What you should do: Reproduce the records that follow in full, excluding any picture they contain.

Records provided:
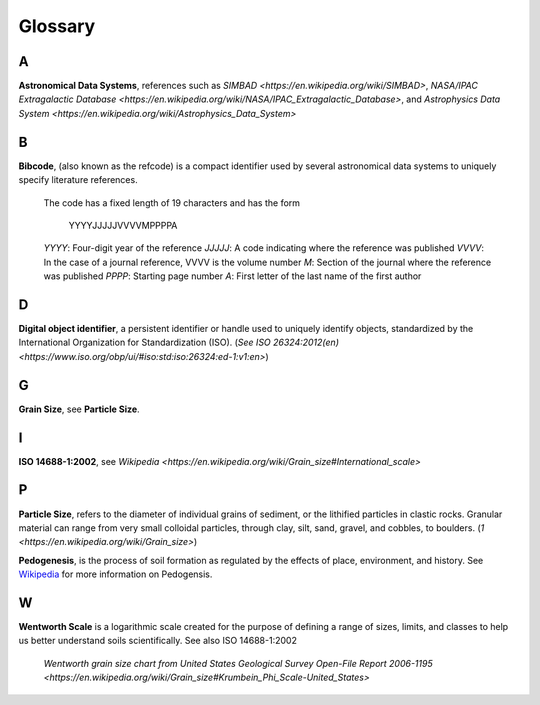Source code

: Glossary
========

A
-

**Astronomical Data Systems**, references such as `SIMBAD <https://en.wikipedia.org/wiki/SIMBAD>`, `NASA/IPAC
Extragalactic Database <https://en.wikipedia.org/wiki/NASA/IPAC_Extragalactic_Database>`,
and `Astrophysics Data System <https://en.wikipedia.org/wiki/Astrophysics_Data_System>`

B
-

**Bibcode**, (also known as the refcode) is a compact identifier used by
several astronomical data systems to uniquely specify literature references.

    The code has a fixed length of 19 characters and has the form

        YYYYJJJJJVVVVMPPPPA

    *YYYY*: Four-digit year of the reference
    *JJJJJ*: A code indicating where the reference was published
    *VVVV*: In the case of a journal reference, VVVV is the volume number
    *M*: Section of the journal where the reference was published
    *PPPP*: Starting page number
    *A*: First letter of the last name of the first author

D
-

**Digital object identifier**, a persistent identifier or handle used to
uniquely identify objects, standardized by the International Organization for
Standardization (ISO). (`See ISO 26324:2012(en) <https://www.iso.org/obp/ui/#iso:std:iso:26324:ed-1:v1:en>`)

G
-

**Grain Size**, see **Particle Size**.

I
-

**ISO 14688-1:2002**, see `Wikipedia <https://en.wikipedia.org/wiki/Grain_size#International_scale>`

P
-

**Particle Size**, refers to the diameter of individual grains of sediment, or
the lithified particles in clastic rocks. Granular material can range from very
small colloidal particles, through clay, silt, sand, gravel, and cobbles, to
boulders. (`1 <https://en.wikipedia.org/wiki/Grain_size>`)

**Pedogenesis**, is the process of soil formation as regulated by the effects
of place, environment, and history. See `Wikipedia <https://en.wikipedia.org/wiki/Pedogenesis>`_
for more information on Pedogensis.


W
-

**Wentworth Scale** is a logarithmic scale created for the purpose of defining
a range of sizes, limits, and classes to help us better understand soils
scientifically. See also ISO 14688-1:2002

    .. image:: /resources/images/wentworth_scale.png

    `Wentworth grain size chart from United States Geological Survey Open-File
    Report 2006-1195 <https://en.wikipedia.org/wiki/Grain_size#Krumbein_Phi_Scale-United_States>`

Task response:
Source code

: Glossary
========

A
-

**Astronomical Data Systems**, references such as `SIMBAD <https://en.wikipedia.org/wiki/SIMBAD>`, `NASA/IPAC
Extragalactic Database <https://en.wikipedia.org/wiki/NASA/IPAC_Extragalactic_Database>`,
and `Astrophysics Data System <https://en.wikipedia.org/wiki/Astrophysics_Data_System>`

B
-

**Bibcode**, (also known as the refcode) is a compact identifier used by
several astronomical data systems to uniquely specify literature references.

    The code has a fixed length of 19 characters and has the form

        YYYYJJJJJVVVVMPPPPA

    *YYYY*: Four-digit year of the reference
    *JJJJJ*: A code indicating where the reference was published
    *VVVV*: In the case of a journal reference, VVVV is the volume number
    *M*: Section of the journal where the reference was published
    *PPPP*: Starting page number
    *A*: First letter of the last name of the first author

D
-

**Digital object identifier**, a persistent identifier or handle used to
uniquely identify objects, standardized by the International Organization for
Standardization (ISO). (`See ISO 26324:2012(en) <https://www.iso.org/obp/ui/#iso:std:iso:26324:ed-1:v1:en>`)

G
-

**Grain Size**, see **Particle Size**.

I
-

**ISO 14688-1:2002**, see `Wikipedia <https://en.wikipedia.org/wiki/Grain_size#International_scale>`

P
-

**Particle Size**, refers to the diameter of individual grains of sediment, or
the lithified particles in clastic rocks. Granular material can range from very
small colloidal particles, through clay, silt, sand, gravel, and cobbles, to
boulders. (`1 <https://en.wikipedia.org/wiki/Grain_size>`)

**Pedogenesis**, is the process of soil formation as regulated by the effects
of place, environment, and history. See `Wikipedia <https://en.wikipedia.org/wiki/Pedogenesis>`_
for more information on Pedogensis.


W
-

**Wentworth Scale** is a logarithmic scale created for the purpose of defining
a range of sizes, limits, and classes to help us better understand soils
scientifically. See also ISO 14688-1:2002

    .. image:: /resources/images/wentworth_scale.png

    `Wentworth grain size chart from United States Geological Survey Open-File
    Report 2006-1195 <https://en.wikipedia.org/wiki/Grain_size#Krumbein_Phi_Scale-United_States>`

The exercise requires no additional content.